Show that $\mathrm{span}(v_1,\dots,v_k) = \mathrm{span}(v_1,\dots,v_k,v)$ Show that $\mathrm{span}(v_1,\dots,v_k) = \mathrm{span}(v_1,\dots,v_k,v)$ if and only if $v$ is in $\mathrm{span}(v_1,\dots,v_k)$
I am thinking that if $v$ is in $\mathrm{span}(v_1,\dots,v_k$) it must be one of the elements and can be written $\mathrm{span}(v_1,\dots,v_k,v)$ but I'm not sure how to show this mathematically.
 A: Let $V = \text{span}(v_1,v_2,\ldots, v_k)$ and $W = \text{span}(v_1,v_2,\ldots, v_k, v)$.


*

*Suppose $V=W$, then $v\in V$, so that proves one direction trivially.

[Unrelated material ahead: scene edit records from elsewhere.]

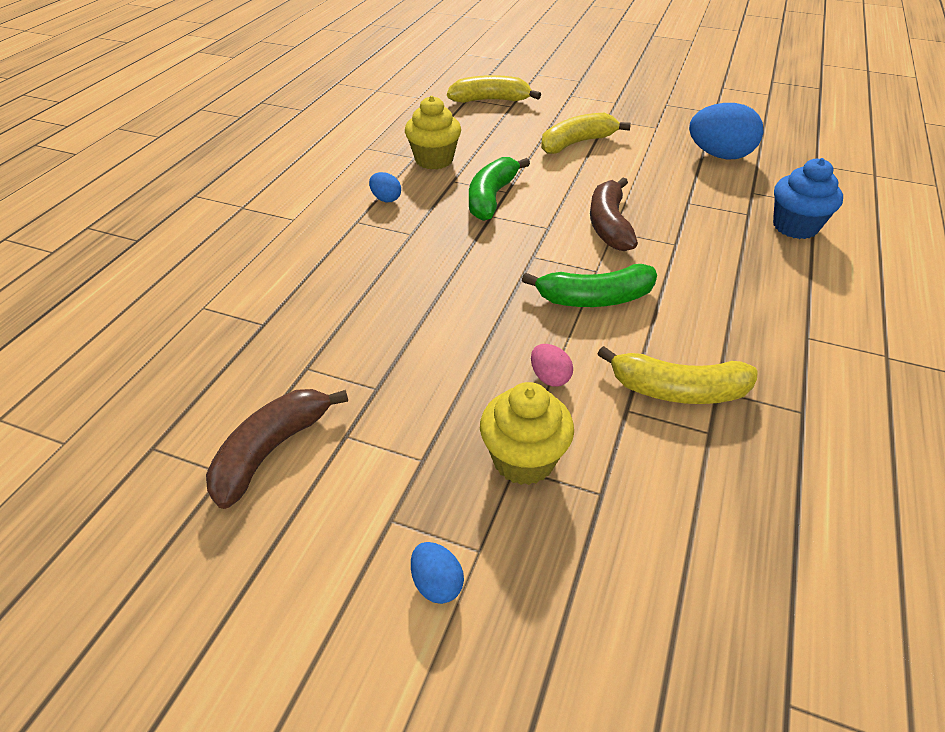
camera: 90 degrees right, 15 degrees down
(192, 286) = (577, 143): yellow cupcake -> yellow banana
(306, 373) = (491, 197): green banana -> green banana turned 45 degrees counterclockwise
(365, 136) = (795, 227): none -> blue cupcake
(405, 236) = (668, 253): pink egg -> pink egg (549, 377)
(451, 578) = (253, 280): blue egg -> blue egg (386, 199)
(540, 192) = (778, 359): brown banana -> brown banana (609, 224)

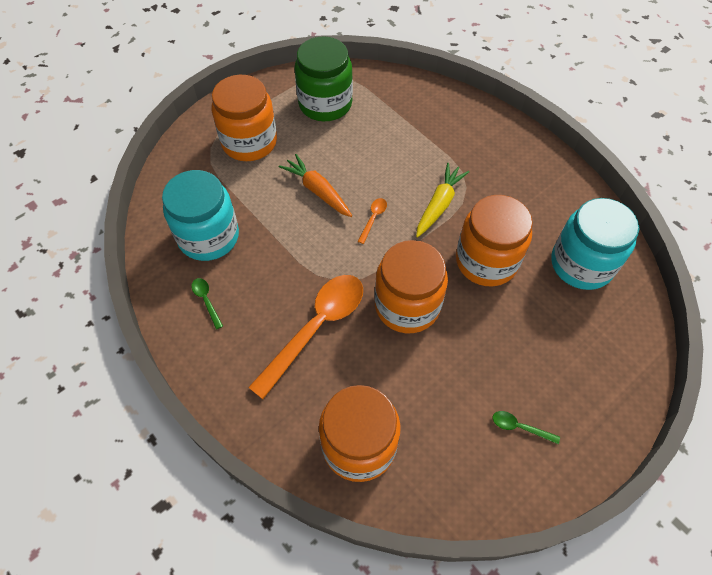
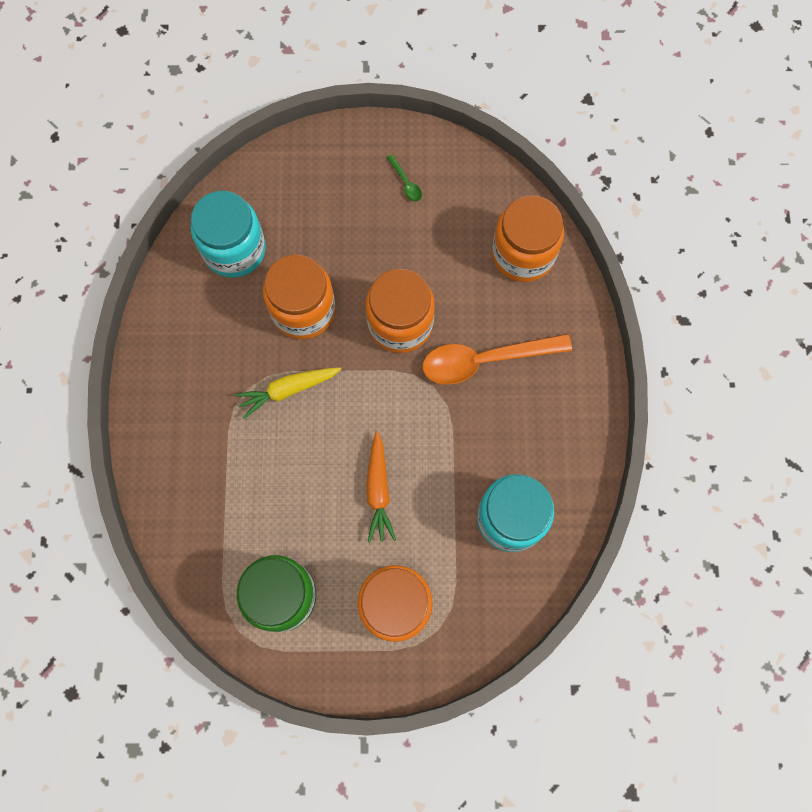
camera: 140 degrees left, 15 degrees up
(206, 300) = (554, 453): green spoon -> none
(373, 218) = (355, 422): orange spoon -> none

*Suppose $v\in V$, then you want to prove that $W=V$. Since $V\subset W$, it suffices to show that $W\subset V$. Now, first choose $\alpha_1, \alpha_2,\ldots, \alpha_k \in F$ (the underlying field) so that
$$
v = \sum_{i=1}^k \alpha_iv_i \qquad (\dagger)
$$
Then if $w\in W$, $\exists \beta_1,\beta_2,\ldots, \beta_k, \beta_0$ such that
$$
w = \sum_{j=1}^k \beta_jv_j + \beta_0v
$$
Now replace $v$ in this expression by $(\dagger)$ to see that
$$
w = \sum_{j=1}^k (\beta_j + \beta_0\alpha_j) v_j
$$
Hence, $w\in V$. This is true for any $w\in W$, so $W\subset V$ as required.
A: Prove the implication two ways.
First prove the forward direction $\implies $:
Let $V=\text{span}(v_1, \ldots, v_k)$ and $W = \text{span}(v_1, \ldots, v_k, v)$ and assume $V=W$. We will prove that $v \in V$. This is trivial since $v \in W = V$ and thus $v \in V$.

Now we prove the backwards implication $\impliedby$:
Assume $v \in V$. We need to prove that $V = W$. To do this, we pick any arbitrary vector $w \in W$ and prove that it is in $V$ and we pick any arbitrary vector $x \in V$ and prove it is in $W$, essentially proving that $V \subseteq W$ and $W \subseteq V$.
Let $x$ be any vector in $V$. Then $x = a_1v_1 + a_2v_2 + \ldots + a_k v_k$ for some coefficients $a_i$. It is evident that $x \in W$ since we can write $x$ as a linear combination of $W$ as such: $x = a_1v_1 + a_2v_2 + \ldots + a_k v_k + 0v$. Thus $V \subseteq W$.
Now let $w$ be any vector in $W$. Then $w = b_1v_1 + b_2v_2 + \ldots + b_kv_k + bv$ and since $v \in V$, it can be written as a linear combination of $(v_1, \ldots, v_k)$ i.e. $ v = c_1v_1 + c_2v_2 + \ldots c_kv_k$ for some coefficients $c_i$. We can then substitute this into the linear combination of $w$:
$$
\begin{align}
w &= b_1v_1 + b_2v_2 + \ldots + b_kv_k + bv \\
  &= b_1v_1 + b_2v_2 + \ldots + b_kv_k + b(c_1v_1 + c_2v_2 + \ldots c_kv_k) \\
  &= (b_1 + bc_1)v_1 + (b_2 + bc_2)v_2 + \ldots + (b_k + bc_k)v_k 
\end{align}
$$
and thus $w$ can be written as a linear combination of $(v_1, \ldots, v_k)$ and so $w \in V$. Since our choice of $w$ was arbitrary, $W \subseteq V$. 
Since we proved that $V \subseteq W$ and $W \subseteq V$, it follows that $V=W$ as required. $\tag*{$\blacksquare$}$
Note: I would normally use summation notation but pedagogically i've found writing the combinations out explicitly can sometimes be easier to grasp initially for students.